Monday, March 8, 2010

Cough cough cough cancer

There aren't many people who can attribute their cancer diagnosis to a bad bought of bronchitis. Coughing doesn't cause cancer, but it was the catalyst for my visit to the doctor. That doctor found my cancer.

February of 2009 I had bronchitis that just wouldn't go away. I was on breathing treatments, cough medications, antibiotics, pain medications, and still miserable. It burned to breathe and my doctor had me coming back frequently because the bronchitis wasn't responding to treatment.

One time, after about a month of being sick, I was sitting on the examining table and my doctor was standing and listening to me breathing and she got a funny look on her face. She asked me if I had thyroid issues and I said "no" and she proceeded to ask me to swallow, over and over again as she watched and felt my neck.

The mass was quite visible (my primary tumor was 4.5cm/almost 2" and there were multiple tumors). My doctor was concerned.

Within two days of my doctor's discovery, my bronchitis was much better. I had my first neck ultrasound within a week, followed by another ultrasound and biopsy. Confirmation came a couple of weeks later.

The news did not come as a shock. The ultrasound pictures had been enough for the radiologists to be quite confidant of what they were seeing and the reassurance they gave was "if you have to have cancer, thyroid cancer is one of the better ones to have."

My mother in law had had thyroid cancer, which hadn't spread and was resolved very easily, so I was inclined to believe the doctors reassurance. It wasn't until later in the journey that I found out how far my cancer had spread and that things would not be so quick and easy for me.

By the time my biopsy results came in I had already figure out, by comparing my ultrasound pictures to pictures I found on the internet, what type of thyroid cancer I had. The pattern of calcification was classic. The pictures were clear and the biopsy was just a formality.

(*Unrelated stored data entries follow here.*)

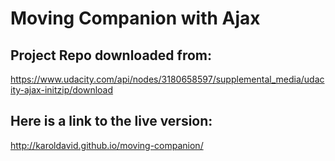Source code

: # Moving Companion with Ajax
## Project Repo downloaded from:
https://www.udacity.com/api/nodes/3180658597/supplemental_media/udacity-ajax-initzip/download
## Here is a link to the live version:
http://karoldavid.github.io/moving-companion/
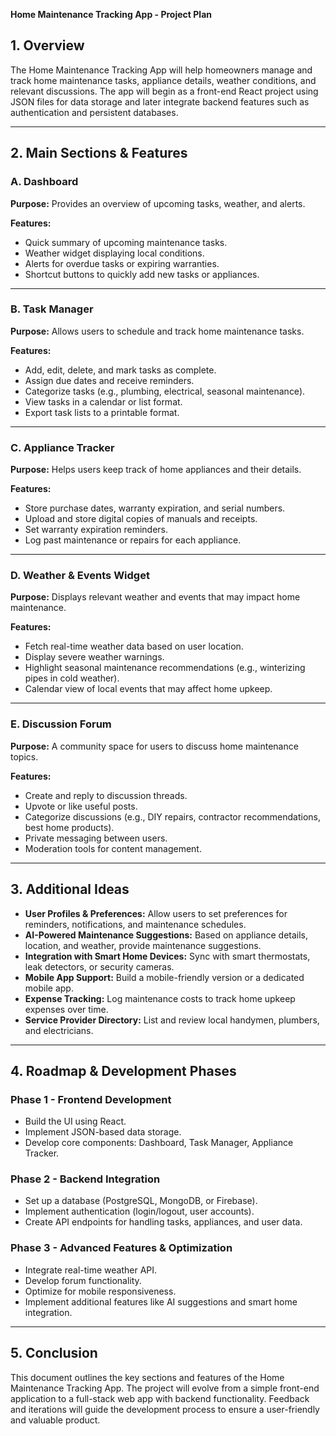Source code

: **Home Maintenance Tracking App - Project Plan**

## **1. Overview**
The Home Maintenance Tracking App will help homeowners manage and track home maintenance tasks, appliance details, weather conditions, and relevant discussions. The app will begin as a front-end React project using JSON files for data storage and later integrate backend features such as authentication and persistent databases.

---

## **2. Main Sections & Features**

### **A. Dashboard**
**Purpose:** Provides an overview of upcoming tasks, weather, and alerts.

**Features:**
- Quick summary of upcoming maintenance tasks.
- Weather widget displaying local conditions.
- Alerts for overdue tasks or expiring warranties.
- Shortcut buttons to quickly add new tasks or appliances.

---

### **B. Task Manager**
**Purpose:** Allows users to schedule and track home maintenance tasks.

**Features:**
- Add, edit, delete, and mark tasks as complete.
- Assign due dates and receive reminders.
- Categorize tasks (e.g., plumbing, electrical, seasonal maintenance).
- View tasks in a calendar or list format.
- Export task lists to a printable format.

---

### **C. Appliance Tracker**
**Purpose:** Helps users keep track of home appliances and their details.

**Features:**
- Store purchase dates, warranty expiration, and serial numbers.
- Upload and store digital copies of manuals and receipts.
- Set warranty expiration reminders.
- Log past maintenance or repairs for each appliance.

---

### **D. Weather & Events Widget**
**Purpose:** Displays relevant weather and events that may impact home maintenance.

**Features:**
- Fetch real-time weather data based on user location.
- Display severe weather warnings.
- Highlight seasonal maintenance recommendations (e.g., winterizing pipes in cold weather).
- Calendar view of local events that may affect home upkeep.

---

### **E. Discussion Forum**
**Purpose:** A community space for users to discuss home maintenance topics.

**Features:**
- Create and reply to discussion threads.
- Upvote or like useful posts.
- Categorize discussions (e.g., DIY repairs, contractor recommendations, best home products).
- Private messaging between users.
- Moderation tools for content management.

---

## **3. Additional Ideas**

- **User Profiles & Preferences:** Allow users to set preferences for reminders, notifications, and maintenance schedules.
- **AI-Powered Maintenance Suggestions:** Based on appliance details, location, and weather, provide maintenance suggestions.
- **Integration with Smart Home Devices:** Sync with smart thermostats, leak detectors, or security cameras.
- **Mobile App Support:** Build a mobile-friendly version or a dedicated mobile app.
- **Expense Tracking:** Log maintenance costs to track home upkeep expenses over time.
- **Service Provider Directory:** List and review local handymen, plumbers, and electricians.

---

## **4. Roadmap & Development Phases**

### **Phase 1 - Frontend Development**
- Build the UI using React.
- Implement JSON-based data storage.
- Develop core components: Dashboard, Task Manager, Appliance Tracker.

### **Phase 2 - Backend Integration**
- Set up a database (PostgreSQL, MongoDB, or Firebase).
- Implement authentication (login/logout, user accounts).
- Create API endpoints for handling tasks, appliances, and user data.

### **Phase 3 - Advanced Features & Optimization**
- Integrate real-time weather API.
- Develop forum functionality.
- Optimize for mobile responsiveness.
- Implement additional features like AI suggestions and smart home integration.

---

## **5. Conclusion**
This document outlines the key sections and features of the Home Maintenance Tracking App. The project will evolve from a simple front-end application to a full-stack web app with backend functionality. Feedback and iterations will guide the development process to ensure a user-friendly and valuable product.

There is a Hebrew term hashgacha pratis which loosely translated means Divine Providence. It refers to God's supervision and governance of every action and aspect of the world in which we live.

The hashgacha pratis throughout my journey has been clear and has given me a lot of strength. Not only was my diagnosis divinely orchestrated but my support system and coping skills were put into place before my diagnosis was even made.

1 comment:

  1. Your title is so poignant...a cough that led to cancer diagnosis. I am THANKFUL for that cough and that you found treatment when you did. Praying for healing, for comfort, for help and strength.